The Supreme Court of Canada ruled Friday that Ontario’s public school boards are branches of government and “cannot be denied their constitutional obligations” under the Charter of Rights and Freedoms, regardless of the terms of their collective bargaining agreements.
The court made the decision after hearing a case in which two Ontario public school teachers claimed their right to protection from “unreasonable searches and seizures” under section 8 of the Charter was violated by their school principal and board of directors.
“Lower courts have analyzed whether the Charter applies to school boards and come to different conclusions,” the court said. “The time has come to decide whether the Charter applies to Ontario’s public school boards.”
“Public education is an inherently governmental function,” the Supreme Court ruled Friday, noting that “the Charter has a unique constitutional character because it applies in cases involving government.”

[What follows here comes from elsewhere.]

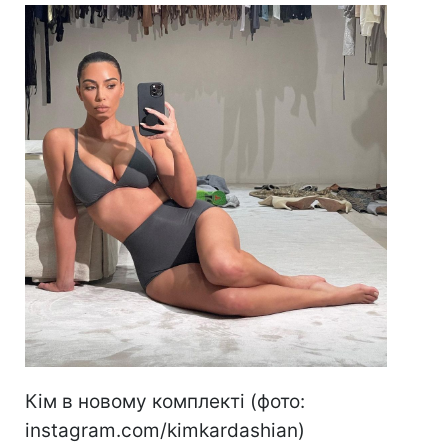
Кім в новому комплекті (фото:
instagram.com/kimkardashian)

While the decision is likely to influence future decisions in lower courts across the country, the Supreme Court said Friday’s decision “only pertains to Ontario public school boards” because the seven Supreme Court justices who heard the case did not look at the makeup of public school boards in other provinces.
The case stems from the actions of two teachers and a principal at a school served by the York Region District School Board during the 2014-2015 school year.
According to an earlier Ontario Court of Appeal decision that outlined more details about the case, Grade 2 teachers at Mountjoy Public School were concerned that one of their colleagues was receiving preferential treatment.
One of the teachers, identified in the ruling only as Mr. Shen, was instructed to report the information to the union and take notes. Mr. Shen started the recordings using his personal email account and then gave access to them to another teacher, identified only as Mr. Lai.
Although the logs were accessible online, the information they contained was not stored on work computers.
Teachers maintain discipline
The principal, who is referred to in the ruling as Mr. Pettigrew, heard about the logs from other teachers and reported his findings to the board’s superintendent, who instructed the principal to speak with human resources. The IT department then searched the board’s online files for evidence of the logs but found none on the school’s hard drive or Google Drive.
After the search turned up nothing, Pettigrew walked into the classroom after Shen had left and touched the mouse pad on his school-issued laptop, causing the screen to light up and a document titled “Log Google Docs” to appear on the screen, according to the ruling.
According to the ruling, Pettigrew read the documents and took photos of about 100 items on his cell phone. He then took the photos to a board supervisor, who instructed Pettigrew to confiscate his laptop. The laptop was subsequently searched, but nothing was found on either hard drive because the documents were only stored on the cloud.
Shen and Lai were subsequently served with disciplinary letters stating that the teachers had used board technology to access and keep logs during school hours, and the letters remained on their records for three years.
Shen and Lai filed a grievance through their union, alleging a violation of their privacy rights. The case went to arbitration, but the arbitrator sided with the school board.
The union appealed the decision in Ontario court, and the court sided with the arbitrator, arguing that the principal’s search did not violate the Charter because Shen and Lai had no reasonable expectation of privacy in the workplace.
The Ontario Court of Appeal set aside the arbitrator’s decision, saying the Ontario court erred in deciding that public school boards were not subject to the Charter.
“Ontario public school teachers are protected under section 8 of the Charter from unreasonable searches and seizures at their places of employment,” the Supreme Court of Canada said in its decision.
“Regardless of the terms of a collective bargaining agreement, state agencies cannot negate their constitutional obligations,” the ruling said.